The president of the federation of Quebec medical specialists, Dr. Gaétan Barrette, compared the debate over euthanasia to the one 20 years ago surrounding legal access to abortion. The public was largely in favour of that practice, but doctors hesitated. "Society was ahead," [on the abortion issue], he said. "Doctors came after, and then governments legislated much later after [the] Superior Court had to rule [ on the issue]," said Barrette. Similarly, according to Barrette, Canada needs a clear law on euthanasia.
Canadians will recall the Sue Rodriguez case.
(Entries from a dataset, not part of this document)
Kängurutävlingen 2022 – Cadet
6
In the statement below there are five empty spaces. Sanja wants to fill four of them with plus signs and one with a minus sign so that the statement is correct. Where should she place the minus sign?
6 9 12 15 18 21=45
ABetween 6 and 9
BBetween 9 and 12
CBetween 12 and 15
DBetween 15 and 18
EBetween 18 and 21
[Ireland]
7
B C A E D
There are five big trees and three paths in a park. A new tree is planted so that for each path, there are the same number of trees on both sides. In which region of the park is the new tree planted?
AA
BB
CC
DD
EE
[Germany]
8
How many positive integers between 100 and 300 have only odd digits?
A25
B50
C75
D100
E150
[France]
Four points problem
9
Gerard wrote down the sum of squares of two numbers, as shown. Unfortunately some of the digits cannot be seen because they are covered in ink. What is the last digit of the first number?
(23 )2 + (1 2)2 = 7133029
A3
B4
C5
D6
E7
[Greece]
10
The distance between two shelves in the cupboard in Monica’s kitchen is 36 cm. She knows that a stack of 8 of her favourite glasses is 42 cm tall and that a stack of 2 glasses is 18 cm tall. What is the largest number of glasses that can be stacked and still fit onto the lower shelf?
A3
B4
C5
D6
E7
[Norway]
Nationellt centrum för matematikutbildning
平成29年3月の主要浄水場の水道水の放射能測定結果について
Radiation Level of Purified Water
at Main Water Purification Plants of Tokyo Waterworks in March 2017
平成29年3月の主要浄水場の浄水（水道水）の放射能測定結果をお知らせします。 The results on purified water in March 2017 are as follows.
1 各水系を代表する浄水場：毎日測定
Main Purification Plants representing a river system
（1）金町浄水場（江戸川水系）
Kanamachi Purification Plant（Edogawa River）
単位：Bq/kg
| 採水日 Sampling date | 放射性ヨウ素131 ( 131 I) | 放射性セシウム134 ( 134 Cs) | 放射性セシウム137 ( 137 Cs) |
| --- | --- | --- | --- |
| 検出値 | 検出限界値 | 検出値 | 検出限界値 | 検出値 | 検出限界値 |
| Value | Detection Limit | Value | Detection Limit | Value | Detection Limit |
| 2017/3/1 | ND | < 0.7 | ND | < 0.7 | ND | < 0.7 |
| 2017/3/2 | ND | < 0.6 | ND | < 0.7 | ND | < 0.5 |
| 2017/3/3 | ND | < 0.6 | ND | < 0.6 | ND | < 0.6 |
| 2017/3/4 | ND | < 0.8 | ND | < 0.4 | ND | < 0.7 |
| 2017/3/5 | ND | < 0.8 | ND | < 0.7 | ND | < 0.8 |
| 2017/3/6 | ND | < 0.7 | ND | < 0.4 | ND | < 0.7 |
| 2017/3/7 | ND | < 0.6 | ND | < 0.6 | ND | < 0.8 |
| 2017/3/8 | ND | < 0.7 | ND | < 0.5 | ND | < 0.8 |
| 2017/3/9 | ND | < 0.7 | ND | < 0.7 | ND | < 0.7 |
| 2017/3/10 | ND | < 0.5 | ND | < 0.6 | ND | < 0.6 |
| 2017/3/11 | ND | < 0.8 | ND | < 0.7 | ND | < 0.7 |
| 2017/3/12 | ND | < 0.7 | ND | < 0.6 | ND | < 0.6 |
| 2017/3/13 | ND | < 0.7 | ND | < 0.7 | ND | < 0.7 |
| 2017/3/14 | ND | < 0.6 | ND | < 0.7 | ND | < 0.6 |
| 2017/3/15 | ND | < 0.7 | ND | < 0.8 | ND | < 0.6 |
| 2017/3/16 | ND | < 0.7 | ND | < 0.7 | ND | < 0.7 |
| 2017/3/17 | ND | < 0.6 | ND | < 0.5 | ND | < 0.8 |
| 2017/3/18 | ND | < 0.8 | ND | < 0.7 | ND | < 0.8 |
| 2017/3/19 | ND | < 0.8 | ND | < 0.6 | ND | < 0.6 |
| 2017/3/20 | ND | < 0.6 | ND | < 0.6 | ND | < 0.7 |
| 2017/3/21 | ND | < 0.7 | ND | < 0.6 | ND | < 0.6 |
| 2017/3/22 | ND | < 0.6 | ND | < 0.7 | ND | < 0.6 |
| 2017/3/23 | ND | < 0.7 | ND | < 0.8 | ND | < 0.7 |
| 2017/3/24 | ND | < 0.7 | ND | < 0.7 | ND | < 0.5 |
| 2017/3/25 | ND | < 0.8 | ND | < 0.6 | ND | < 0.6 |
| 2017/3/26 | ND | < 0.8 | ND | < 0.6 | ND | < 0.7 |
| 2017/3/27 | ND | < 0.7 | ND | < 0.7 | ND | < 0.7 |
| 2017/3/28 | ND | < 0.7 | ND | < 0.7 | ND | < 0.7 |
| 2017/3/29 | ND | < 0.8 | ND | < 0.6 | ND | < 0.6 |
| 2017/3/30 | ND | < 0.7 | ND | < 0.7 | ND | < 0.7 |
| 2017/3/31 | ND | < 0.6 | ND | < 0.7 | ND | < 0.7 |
CBC
archives describe how this terminally ill ALS patient took her case to the Supreme Court of Canada. Rodriguez's highly publicized bid to legalize euthanasia and assisted suicide was refused by the Supreme Court judges in a 5-4 decision.
Justice John Sopinka expressed "deepest sympathy" for Sue Rodriguez but stated: "No consensuses can be found in favour of the decriminalization of assisted suicide. To the extent that there is a consensus, it is that human life must be respected."
Rodriguez died in 1994.
In
Holland, euthanasia has been legal since 2001. Dutch doctors are allowed to administer a lethal dose of muscle relaxants and sedatives to terminally ill patients who request it.